Learning to Write Good Unit Tests

Like a good many things, we can learn to get good at writing unit tests by reading the unit tests that other people have written. A great place to start is Nathaniel Talbott's Test::Unit web site, which contains the online documentation for Test::Unit. You can also download the complete Test::Unit package from there so you can see the unit tests that drove the development of Test::Unit.

NOTE

Developers with a background in Java might also want to check out the JUnit site, which is the site for the Java version of the Unit Testing framework. It contains many interesting articles and experience reports of Extreme Programming style test-driven development in Java.

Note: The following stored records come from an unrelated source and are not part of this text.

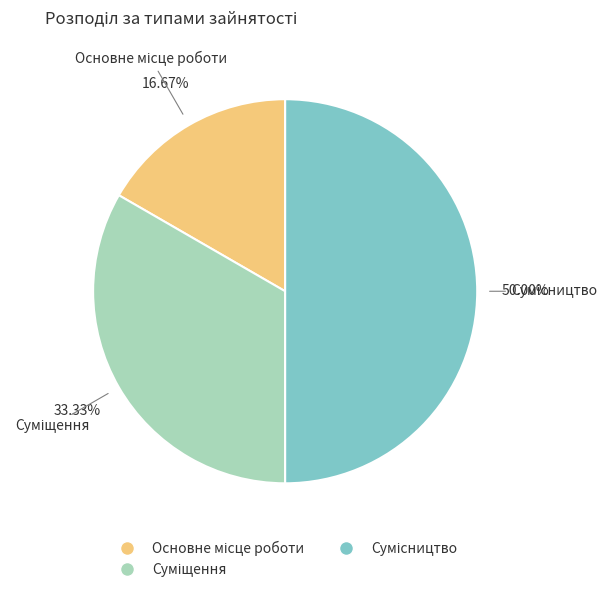

Count the number of slices in the pie.

3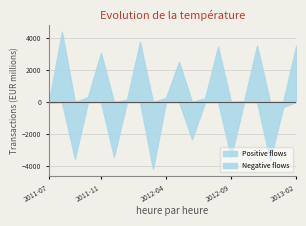

How many interior local peaks (higher than both neighbors) does the data have?

6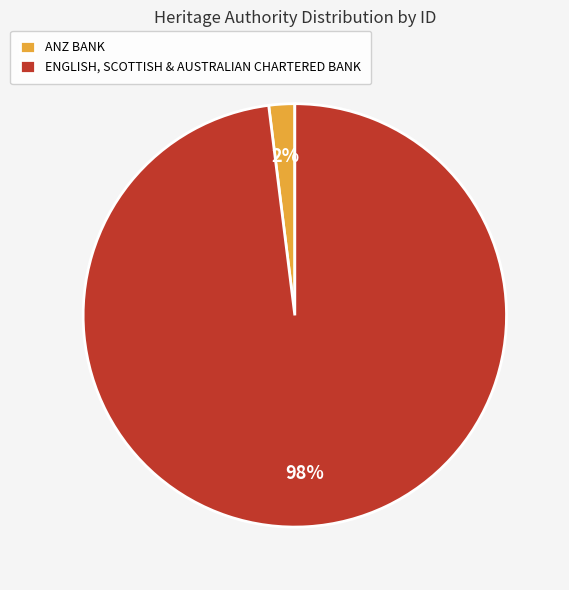

To the nearest percent, what is the difference between the largest and smallest slice percentages?

96%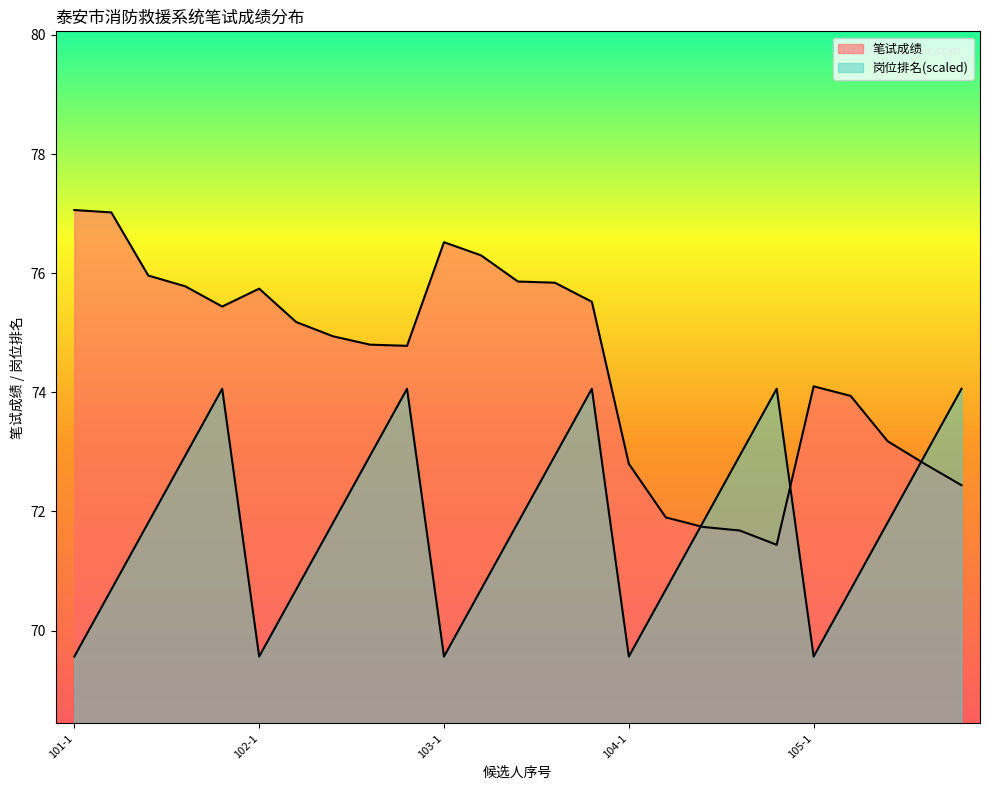

Which series ends up on top after the final intersection of 岗位排名 and 笔试成绩?

岗位排名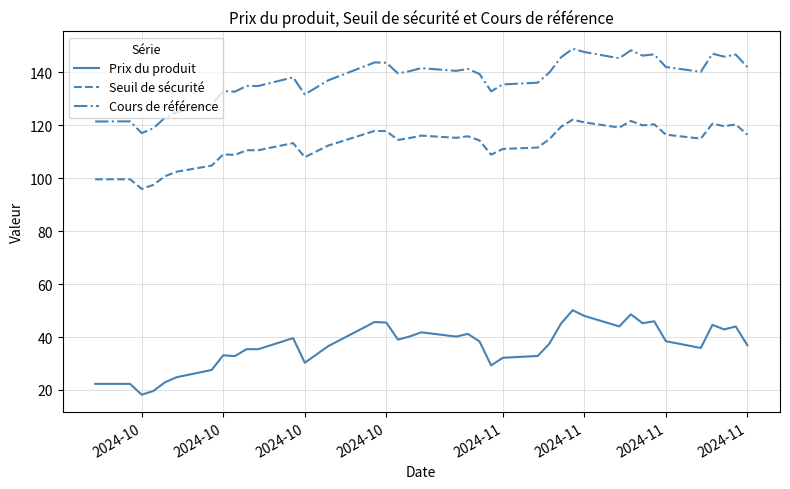

What is the greatest value displayed?

148.9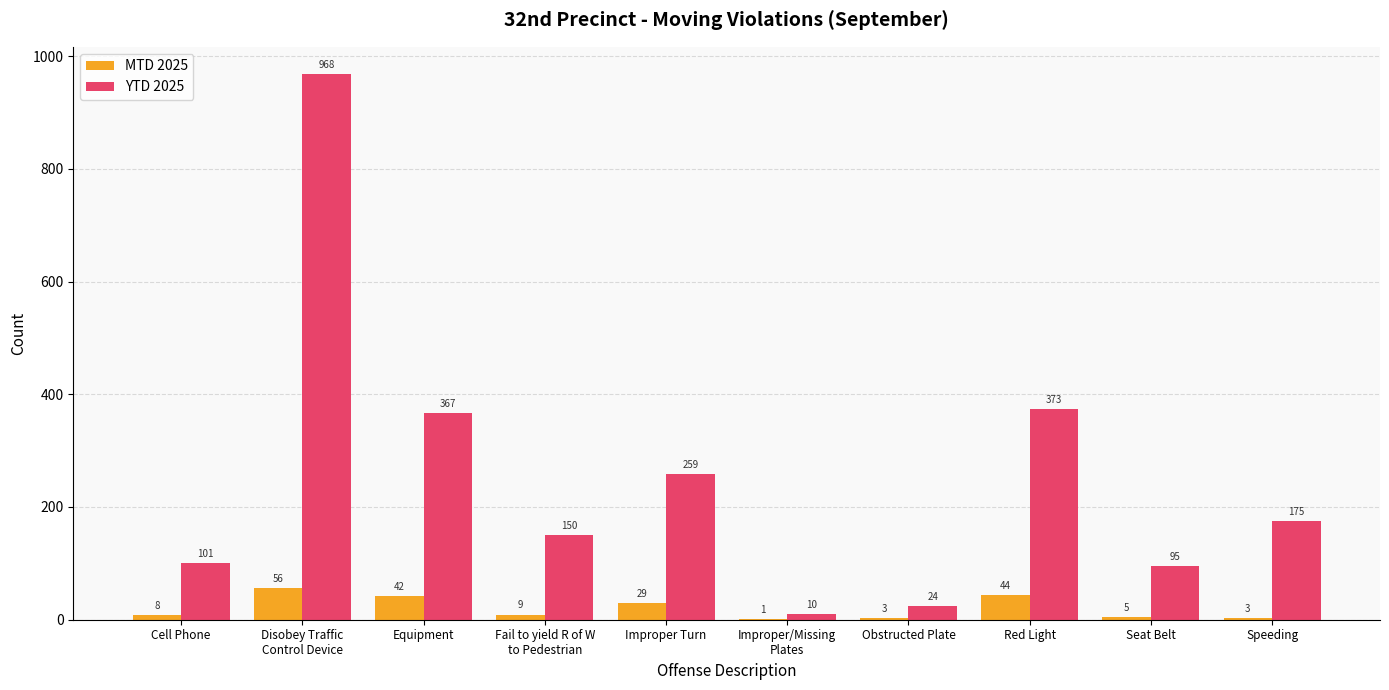

Reading left to right, transcribe all the data shown in this chart.

MTD 2025: Cell Phone=8	Disobey Traffic
Control Device=56	Equipment=42	Fail to yield R of W
to Pedestrian=9	Improper Turn=29	Improper/Missing
Plates=1	Obstructed Plate=3	Red Light=44	Seat Belt=5	Speeding=3
YTD 2025: Cell Phone=101	Disobey Traffic
Control Device=968	Equipment=367	Fail to yield R of W
to Pedestrian=150	Improper Turn=259	Improper/Missing
Plates=10	Obstructed Plate=24	Red Light=373	Seat Belt=95	Speeding=175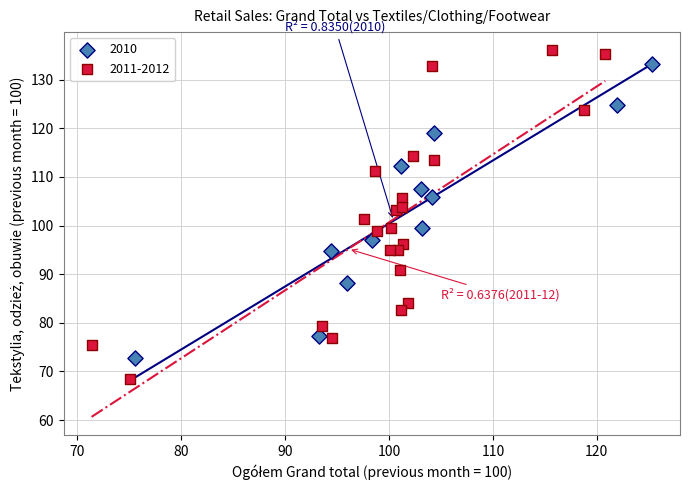

Which series has the widest spread of Y values?

2011-2012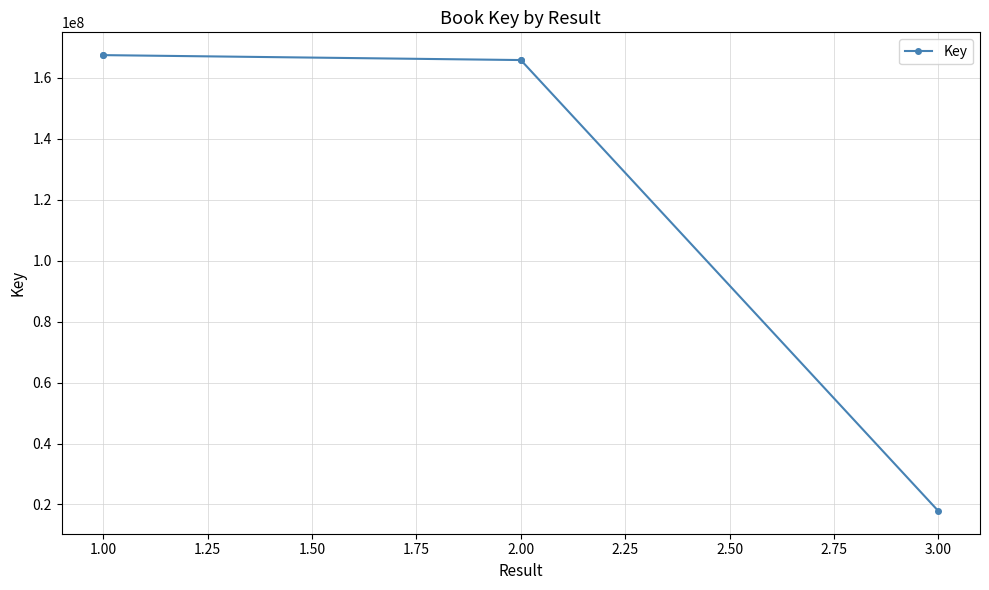

What is the change in value from 1.00 to 3.00?

-149609126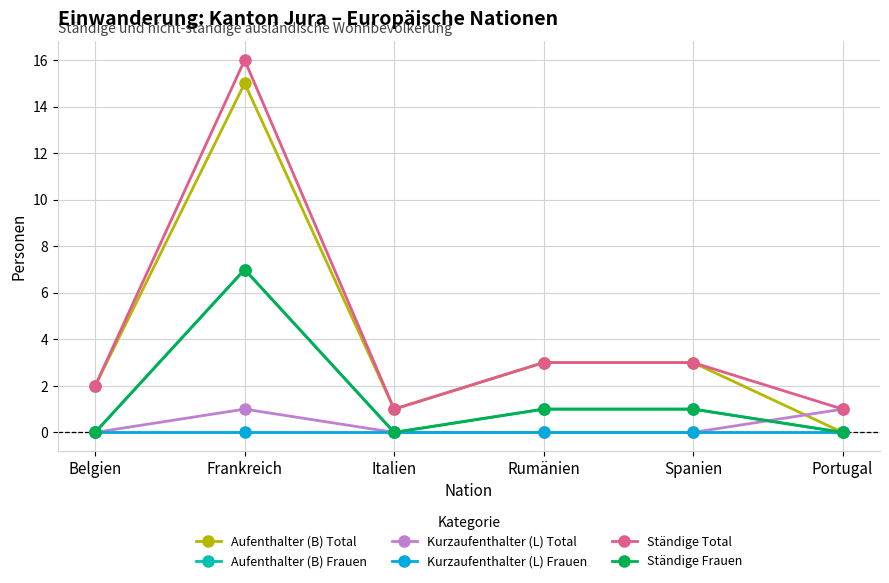

What is the value of the Ständige Total point at the 1st from the left?

2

When learning to write good unit tests, the thing to remember is that unit testing is intended to validate that a class and its methods do what the developer intended them to do. Unit tests are not intended to replace functional or acceptance testing; rather, they ensure that the code we release to functional testing is better than it would be without our unit tests. With that in mind, at first what matters is that you start to write the unit tests first. Once you've started writing the tests, you'll quickly learn what extra tests you need to write.

You know that you need to write extra assertions in your unit tests when mistakes slip through your unit test suite to cause grief later. Whenever that happens, rather than starting the debugger, or running the code interactively in an irb session [ref "Ruby for the Nuby" article], write more assertions into your test cases. One or more of these assertions will give you enough "pertinent information" to enable you to localize the mistake.

Unit tests can be applied to any class, even those that use lots of other objects. The two Ruby scripts below are the start of the test suite that was used to create the Odometer example from the last article. The first script replaces the OdometerTest.rb from last time, which showed how to test the Odometer using irb, but this format is so much easier as it avoids the need to manually check the printed output. The second script is just an easier way to run all of the test cases with a single command line.

# tc_Odometer.rb
require 'test/unit'
require "CircularCounter.rb"
require "OdometerWheel.rb"
require 'Odometer.rb'

class TC_Odometer < Test::Unit::TestCase
 def set_up
  @odo = Odometer.new(6,10)
  @bin = Odometer.new(8,2)
 end
 def test_increment
  12345.times { @odo.increment }
  assert_equal("012345", @odo.reading, "Wrong reading")
  32.times {@bin.increment}
  assert_equal("00100000", @bin.reading, "Wrong reading")
 end
 def tear_down
  @odo = nil
 end
end

# ts_OdometerProject.rb
require "tc_Odometer.rb"
require "tc_CircularCounter.rb"

So start practicing test-driven development by adding more assertions to this test suite and then adding whatever functionality you desire to the Odometer. When you feel comfortable with that, start practicing with your own projects.

NOTE

Although there are several books on Ruby, my personal favorite is still Programming Ruby: The Pragmatic Programmer's Guide (Addison-Wesley, 2000, 0-201-71089-7) by the The Pragmatic Programmers, Andy Hunt and Dave Thomas. The first place to visit though is the main Ruby site, because that's where you can find the places to download Ruby, as well as a wealth of articles and tips about using Ruby.

All of this sample code was tested with a fresh download of Ruby version 1.6.6.